2. Incredible Realistic and Vast Virtual Worlds
Imagine the most advanced movie realistic CGI being generated for each frame. Something like the new Lion King or Avatar like worlds being created before you through your VR headset. With extremely advanced eye tracking and graphics, VR would hit that next level of realism. AR and VR use cases could explode with incredibly light headsets.
To be imaginative, you could have everything from huge concerts to regular meetings take play in the real world, but be scanned and sent to VR participants in real time. The entire space including the room and whiteboard or live audience could be rendered in realtime for all VR participants.
Currently they're bandwidth bound, but I'm dissolving that. In the next year I imagine that it'll move to being more memory bound. Then that will turn into being bound by I/O, but that can be solved with memory and more clever caching schemes. CPU should never be an issue unless I move the video encoding back in house, but I don't see that happening soon, and I would separate that into a its own server farm.
I think this overstates it a bit. I know what hardware video encoding is, but I still think I'm part of the target audience for the Pi.

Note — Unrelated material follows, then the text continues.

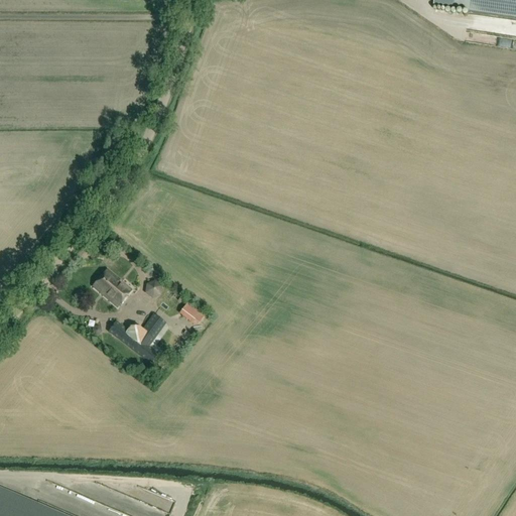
[(515,17),(515,0),(434,0),(434,6),(515,17)]
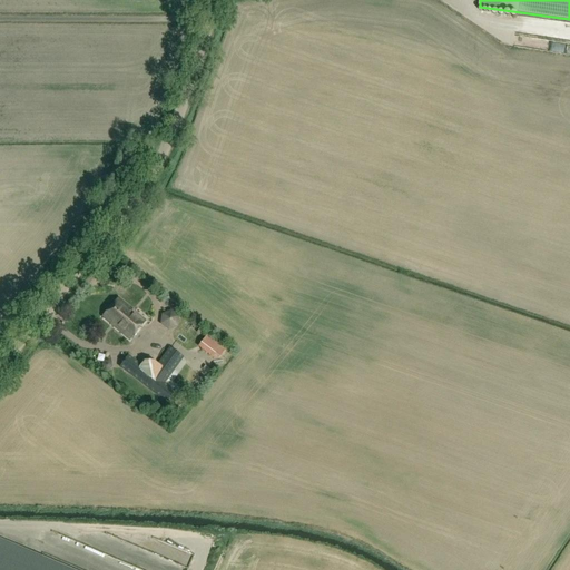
[(146,322),(133,310),(118,298),(102,317),(130,341),(146,322)]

I have several Pi's around the house that I use for various projects, and none of them have ever involved video encoding. The one thing I can think of where it might be beneficial is my plex server, but that's an x86 machine right now, and it'll probably stay that way.
There is a video of the video pipeline framework of NVidia that might give a hint of what is possible. Nano has h264 encoders and decoders that can feed 8 simultaneous 720px streams.
I presume that this is through ethernet or flash, but might not be applicable to CSI, since CSI port/lane count seems to lowish. Never tried it though.